Anyway, now we come to "By a coniferous sting*. I would recommend you break any self-imposed rules and work really hard to get rid of it. Into the dumper. Flush it.
 
Yeah. That one's a riddle inside an enigma wrapped in garbage.
 
9:48 PM
So let's table it and move on for now.
 
See, that's why I stopped caring about translating poetry. I went to the first lesson, the professor said "it's fucking impossible, get the fuck outta here idiots", I went to the library and spent half a year translating just one poem of Lermontov's into German just to prove him wrong and spite him, and I got it just perfect and then I was satistfied and I stopped.
Quit while you're ahead.
@Robusto you're using that verb on purpose because you know that I know that you know that it means the opposite of itself.
 
@RegDwigнt Now you begin to understand the process here.
 
Only took me less than two decades.
 
@RegDwigнt Unfortunately I stopped being ahead when I had kids. But I couldn't quit.
BTW, I like the slant rhyme of chance/once.
More of that, plz.
 
You should watch Quitters, Inc with James Woods. It showcases a number of efficient and effective strategies that are effable.
@Robusto hah that one was on my list of garden path rhymes. Comprised of just this one item.
 
9:51 PM
I don't altogether like the kid/pick off-rhyme, however.
 
I'd totally expect the reader to take it as chens and then have to go back and re-take it as chuns. Which I liked so I said fuck the reader.
@Robusto I really want to rhyme the kid with a did. But I've not found a way so far.
That's another thing about this Mandelstam guy. His rhymes are never out there. Always perfect.
 
@RegDwigнt Which is what most poets and translators ultimately resolve to do anyway.
 
Like, sometimes they are out there, but nowhere like Gottfried Benn's, like. Or even Shakespeare's.
@Robusto well yes, that's the process. First, get everything perfectly neatly right. Then change a thing or two. Then since you're changing a thing or two anyway, fuck it let's change everything.
That's how all poetry translation works. Because otherwise it doesn't.
 
OK, now this last line is is good, and really does communicate, but I think it could be better. And if you want to end on a really consonant rhyme, you might have to change it.

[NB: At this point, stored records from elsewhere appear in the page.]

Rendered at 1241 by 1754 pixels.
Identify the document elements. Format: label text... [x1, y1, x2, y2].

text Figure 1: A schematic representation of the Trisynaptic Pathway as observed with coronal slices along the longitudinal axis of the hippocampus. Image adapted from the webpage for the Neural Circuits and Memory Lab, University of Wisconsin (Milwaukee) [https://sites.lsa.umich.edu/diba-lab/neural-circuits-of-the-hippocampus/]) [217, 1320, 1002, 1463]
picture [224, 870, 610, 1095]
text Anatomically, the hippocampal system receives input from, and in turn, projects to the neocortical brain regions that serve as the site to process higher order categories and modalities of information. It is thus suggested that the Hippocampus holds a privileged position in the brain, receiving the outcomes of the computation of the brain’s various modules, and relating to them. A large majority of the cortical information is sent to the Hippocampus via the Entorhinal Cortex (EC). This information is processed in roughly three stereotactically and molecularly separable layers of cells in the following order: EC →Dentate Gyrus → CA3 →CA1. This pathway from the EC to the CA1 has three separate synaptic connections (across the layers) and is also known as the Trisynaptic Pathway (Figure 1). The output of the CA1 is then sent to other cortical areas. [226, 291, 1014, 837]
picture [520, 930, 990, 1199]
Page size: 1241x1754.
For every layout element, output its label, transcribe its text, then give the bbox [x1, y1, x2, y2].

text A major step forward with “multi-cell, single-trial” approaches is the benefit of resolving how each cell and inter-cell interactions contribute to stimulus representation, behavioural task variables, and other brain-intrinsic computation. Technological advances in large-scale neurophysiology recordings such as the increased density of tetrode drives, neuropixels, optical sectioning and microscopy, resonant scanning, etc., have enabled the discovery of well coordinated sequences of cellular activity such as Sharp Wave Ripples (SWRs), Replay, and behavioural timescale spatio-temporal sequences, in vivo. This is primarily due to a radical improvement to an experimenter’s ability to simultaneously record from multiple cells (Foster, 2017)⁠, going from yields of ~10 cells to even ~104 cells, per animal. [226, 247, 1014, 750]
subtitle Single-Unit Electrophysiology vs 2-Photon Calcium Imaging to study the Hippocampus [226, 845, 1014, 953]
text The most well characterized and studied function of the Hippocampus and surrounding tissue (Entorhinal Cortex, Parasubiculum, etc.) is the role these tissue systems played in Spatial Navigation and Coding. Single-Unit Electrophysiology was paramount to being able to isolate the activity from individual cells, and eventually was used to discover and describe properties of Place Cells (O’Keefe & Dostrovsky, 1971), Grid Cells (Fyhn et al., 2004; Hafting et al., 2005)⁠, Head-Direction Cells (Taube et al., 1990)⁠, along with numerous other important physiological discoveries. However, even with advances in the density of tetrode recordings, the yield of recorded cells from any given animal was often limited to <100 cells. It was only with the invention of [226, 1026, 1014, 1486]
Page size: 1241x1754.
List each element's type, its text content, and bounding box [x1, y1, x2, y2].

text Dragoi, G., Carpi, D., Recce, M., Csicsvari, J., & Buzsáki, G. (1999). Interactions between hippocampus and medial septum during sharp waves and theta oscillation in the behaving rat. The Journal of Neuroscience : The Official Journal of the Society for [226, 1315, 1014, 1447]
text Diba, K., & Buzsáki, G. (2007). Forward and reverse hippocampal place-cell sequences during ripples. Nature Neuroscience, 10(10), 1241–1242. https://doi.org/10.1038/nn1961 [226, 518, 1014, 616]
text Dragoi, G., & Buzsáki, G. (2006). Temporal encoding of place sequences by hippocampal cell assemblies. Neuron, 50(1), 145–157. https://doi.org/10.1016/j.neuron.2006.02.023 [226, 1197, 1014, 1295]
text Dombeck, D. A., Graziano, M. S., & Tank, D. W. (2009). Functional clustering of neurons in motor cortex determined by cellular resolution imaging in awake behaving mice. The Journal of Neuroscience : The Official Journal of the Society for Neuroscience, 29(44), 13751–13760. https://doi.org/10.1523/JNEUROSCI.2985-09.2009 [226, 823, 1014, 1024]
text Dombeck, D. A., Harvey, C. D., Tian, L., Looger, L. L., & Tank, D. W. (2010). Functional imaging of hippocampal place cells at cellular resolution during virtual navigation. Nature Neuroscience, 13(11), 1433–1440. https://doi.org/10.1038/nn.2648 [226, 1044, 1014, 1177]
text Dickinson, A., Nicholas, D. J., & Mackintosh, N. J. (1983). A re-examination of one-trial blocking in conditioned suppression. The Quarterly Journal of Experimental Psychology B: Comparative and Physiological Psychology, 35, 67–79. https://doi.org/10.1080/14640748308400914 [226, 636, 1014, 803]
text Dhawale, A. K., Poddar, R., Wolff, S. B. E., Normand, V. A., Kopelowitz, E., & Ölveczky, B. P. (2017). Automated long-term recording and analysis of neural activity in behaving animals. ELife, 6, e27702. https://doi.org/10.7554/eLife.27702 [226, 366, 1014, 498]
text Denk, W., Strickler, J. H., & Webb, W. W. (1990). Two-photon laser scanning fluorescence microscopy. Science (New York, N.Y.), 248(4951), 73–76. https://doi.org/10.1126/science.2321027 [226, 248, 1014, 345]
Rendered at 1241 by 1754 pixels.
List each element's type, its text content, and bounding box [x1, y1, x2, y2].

The wasp and pen case couplet is fine as is, so let's not even talk about that.
 
Oh!
That's another thing I wanted to ask you about. Disregardless of everything else.
 
9:56 PM
Shoot.
 
You've been there, and for once I don't even mean that in a disrespectful way.
 
Out with it, lad!
 
What do you call those things that you had back in the day, where you'd have an ink pen and a couple of feathers and a small bottle of ink in it.
 
An inkwell?
 
Because that's what Mandelstam really means.
@Robusto No, yes. Um. I dunno. The whole set.
People would give them each other as a present. Execs would have an expensive one on their desk.
 
9:58 PM
An inkstand?
 
An ink pen with some ink, on a nice tablet that would close into a case.
@Robusto yes like that. Except you could take it with you.
Let me start from square one. What would one take to school as a kid instead of a pencil case when what you had were not pencils but ink pens.
 
Well, there are pen-and-pencil sets.
@RegDwigнt How the fuck old do you think I am?
 
I'm asking because Mandelstam uses that wonderful collocation, чернильный пенал.